Limit blue light exposure at night — Blue light from phones, computers and LED lights suppresses melatonin production, making it harder to fall asleep. In the evening, use dim lighting, salt lamps, or incandescent bulbs instead of harsh LEDs. If you must use screens, wear blue-blocking glasses or install blue-light filtering software.

Sleep in total darkness — Even small amounts of light can disrupt melatonin levels. Use blackout curtains, a sleep mask, or remove glowing electronics to create a pitch-dark sleeping environment.

Manage stress before bed — High stress raises cortisol, which blocks norepinephrine, the hormone needed for melatonin release. Try meditation, stretching or deep breathing before bed and avoid stressful activities like work or intense discussions in the evening.

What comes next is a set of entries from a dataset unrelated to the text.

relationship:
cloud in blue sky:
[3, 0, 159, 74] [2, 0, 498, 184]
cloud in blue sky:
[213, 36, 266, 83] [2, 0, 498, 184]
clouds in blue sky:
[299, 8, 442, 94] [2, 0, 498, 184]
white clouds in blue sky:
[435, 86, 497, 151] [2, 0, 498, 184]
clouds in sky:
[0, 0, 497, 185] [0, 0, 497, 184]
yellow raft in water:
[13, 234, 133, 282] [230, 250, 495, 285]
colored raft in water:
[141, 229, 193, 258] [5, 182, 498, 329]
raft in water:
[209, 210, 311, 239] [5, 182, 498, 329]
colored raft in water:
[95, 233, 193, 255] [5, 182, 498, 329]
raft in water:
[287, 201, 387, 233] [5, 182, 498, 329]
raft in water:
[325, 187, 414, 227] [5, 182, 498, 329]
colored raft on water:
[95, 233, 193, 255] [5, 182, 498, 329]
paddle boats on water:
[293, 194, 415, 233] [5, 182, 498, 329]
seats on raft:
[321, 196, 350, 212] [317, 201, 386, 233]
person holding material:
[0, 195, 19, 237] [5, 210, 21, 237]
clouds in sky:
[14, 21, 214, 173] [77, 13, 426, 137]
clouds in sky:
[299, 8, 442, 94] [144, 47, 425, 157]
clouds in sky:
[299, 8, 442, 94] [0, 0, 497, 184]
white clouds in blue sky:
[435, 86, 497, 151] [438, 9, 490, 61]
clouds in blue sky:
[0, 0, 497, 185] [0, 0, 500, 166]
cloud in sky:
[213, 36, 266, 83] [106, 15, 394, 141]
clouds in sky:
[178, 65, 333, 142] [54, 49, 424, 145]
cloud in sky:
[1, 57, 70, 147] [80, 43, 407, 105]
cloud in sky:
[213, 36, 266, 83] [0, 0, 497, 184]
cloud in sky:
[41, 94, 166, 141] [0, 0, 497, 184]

By following these natural strategies, you will help your body produce enough melatonin for restful sleep and better overall health.

Frequently Asked Questions (FAQs) About Melatonin and Muscle Health

Q: How does melatonin help prevent muscle loss?

A: Melatonin protects muscles from deterioration caused by obesity and diabetes by improving energy production, reducing oxidative stress and supporting muscle fiber regeneration.

Q: Can melatonin boost energy and endurance?

A: Yes. Melatonin helps your mitochondria work better, meaning your cells create more energy with less waste. It also shifts muscle composition to favor endurance fibers, so you stay active longer without getting tired as quickly.

Q: Does melatonin help burn fat?

A: Yes, melatonin encourages your muscles to burn fat for fuel instead of storing it. It also activates key metabolic pathways that regulate energy and prevent excess fat accumulation, making it a great tool for managing weight.

Q: What’s the best way to boost melatonin naturally?

A: To support natural melatonin production, get bright sunlight during the day, limit blue light exposure at night, sleep in total darkness and manage stress levels. These steps help regulate your circadian rhythm and optimize melatonin release.

Q: Is it safe to take high doses of melatonin?

A: Melatonin is generally safe, but very high doses (over 5 to 10 milligrams) may release stored toxins like mercury. If you’re taking higher doses, supporting detox with sauna sessions and proper nutrition helps minimize any risks.